*Passage shown*
The refractive index of a material at a particular frequency
is the factor by which electromagnetic radiation
of that frequency is slowed down (relative to vacuum) when it travels inside the material. For a non-magnetic material, the
square of the refractive index is the dielectric constant ε (sometimes multiplied by ε0, the
permittivity of free space).
The speed of all electromagnetic radiation in vacuum is the same, approximately 3×108 meters per second, and is
denoted by c. So if v is the phase velocity of radiation of a specific frequency in a specific material, the
refractive index is given by
- n = c/v.
This number is typically bigger than one: the denser the material, the more the light is slowed down. However, at certain
frequencies (e.g. near absorption resonances, and for x-rays), n will actually be smaller than one. This does not contradict the theory of relativity, which holds that no information-carrying
signal can ever propagate faster than c, because the phase
velocity is not the same as the group velocity or the signal velocity.
The phase velocity is defined as the rate at which the crests of the waveform propagate; that is, the rate at which the
phase of the waveform is moving. The group velocity is the rate that the
envelope of the waveform is propagating; that is, the rate of variation of the amplitude of the waveform. It is the group velocity that (almost always) represents the rate that information
(and energy) may be transmitted by the wave, for example the velocity at which a pulse of light travels down an optical fibre.

*Task A*
Answer these questions using the passage on refractive index, each answer on its own line marked (i), (ii), (iii) to match:
(i) For a non-magnetic material, what is the square of the refractive index?
(ii) At what frequencies can n be smaller than one?
(iii) How does the passage define the phase velocity?
*Task B*
List every term ending in the word "velocity" that appears in the passage on refractive index.
*Task C*
Write a continuation of the passage on refractive index, beginning right after its final sentence.

*Source material*

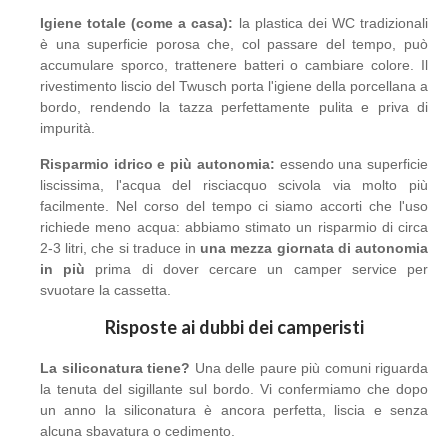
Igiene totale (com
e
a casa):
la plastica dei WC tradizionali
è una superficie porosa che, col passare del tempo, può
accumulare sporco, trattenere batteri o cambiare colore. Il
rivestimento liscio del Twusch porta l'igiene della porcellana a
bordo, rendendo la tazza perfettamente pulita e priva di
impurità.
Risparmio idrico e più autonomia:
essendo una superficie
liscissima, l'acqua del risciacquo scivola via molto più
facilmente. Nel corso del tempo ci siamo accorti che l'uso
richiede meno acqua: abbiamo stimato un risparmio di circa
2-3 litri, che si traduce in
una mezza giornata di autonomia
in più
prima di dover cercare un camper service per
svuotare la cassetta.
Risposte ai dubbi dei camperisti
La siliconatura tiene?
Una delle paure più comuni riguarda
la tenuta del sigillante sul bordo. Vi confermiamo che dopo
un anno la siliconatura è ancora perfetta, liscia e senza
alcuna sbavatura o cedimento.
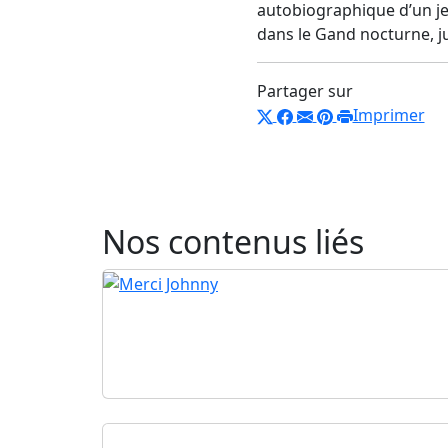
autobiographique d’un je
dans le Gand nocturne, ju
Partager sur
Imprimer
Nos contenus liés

* * *

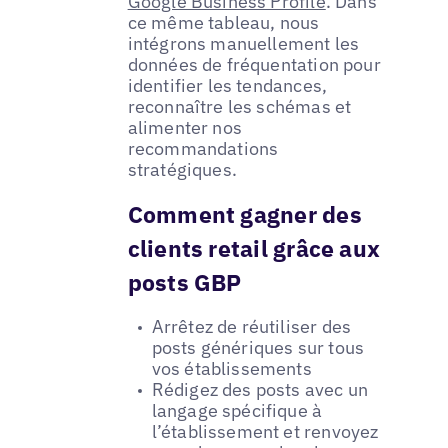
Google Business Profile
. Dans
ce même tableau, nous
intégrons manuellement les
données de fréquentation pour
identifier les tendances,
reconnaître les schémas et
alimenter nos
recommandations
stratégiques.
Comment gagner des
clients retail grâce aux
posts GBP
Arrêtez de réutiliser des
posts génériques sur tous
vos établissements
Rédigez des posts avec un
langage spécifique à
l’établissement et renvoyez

* * *

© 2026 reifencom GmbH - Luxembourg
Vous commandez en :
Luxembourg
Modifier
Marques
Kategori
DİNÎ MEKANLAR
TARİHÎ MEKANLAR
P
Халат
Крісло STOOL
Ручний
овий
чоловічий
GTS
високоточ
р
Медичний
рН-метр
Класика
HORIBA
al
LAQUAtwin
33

*Expected answer A*
(i) The dielectric constant ε (sometimes multiplied by ε0, the permittivity of free space).
(ii) At certain frequencies, for example near absorption resonances, and for x-rays.
(iii) The rate at which the crests of the waveform propagate, that is, the rate at which the phase of the waveform is moving.

*Expected answer B*
Phase velocity, group velocity, signal velocity.

*Expected answer C*
Sometimes, a "group velocity refractive index", usually called the group index is defined:
- ng = c / vg,
where vg is the group velocity. This value should not be confused with n, which is always defined
with respect to the phase velocity.
At the microscale an electromagnetic wave is slowed in a material because the electric field creates a disturbance in the charges of each atom (primarily the electrons) proportional to the permittivity. This oscillation of charges itself causes the radiation of an
electromagnetic wave that is slightly out-of-phase with the original. The sum of the two
waves creates a wave with the same frequency but shorter wavelength than the original, leading to a slowing in the wave's
travel.
If the refractive indices of two materials are known for a given frequency, then one can compute the angle by which radiation
of that frequency will be refracted as it moves from the first into the second
material from Snell's law.
Dispersion and Absorption
The refractive index of a material varies with frequency (except in vacuum, where all frequencies travel at the same speed,
c). This effect, known as dispersion, is what
causes a prism to divide white light into its constituent spectral
colors, explains rainbows, and is the cause
of chromatic aberration in lenses. In regions of the spectrum where the material does not absorb, the
refractive index increases with frequency. Near absorption peaks, the refractive index decreases with frequency.
The Sellmeier equation is an empirical formula that works
well in describing dispersion, and Sellmeier coefficients are often quoted instead of the refractive index in tables. For some
representative refractive indices at different wavelengths, see list of indices of refraction.
Sometimes the refractive index is defined as a complex number, with
the imaginary part of the number representing the absorption of the material. This is particularly useful when analysing the propagation
of electromagnetic waves in metals. The real and imaginary parts of the complex refractive index are related by the Kramers-Kronig relations.
Anisotropy
The refractive index of certain media may be different depending on the polarization and direction of propagation of the light through the medium. This is known as birefringence or anisotropy and is described by the field of crystal optics. In the most general case, the dielectric constant is a rank-2
tensor (a 3 by 3 matrix), which cannot simply be described by refractive indices except
for polarizations along principal axes.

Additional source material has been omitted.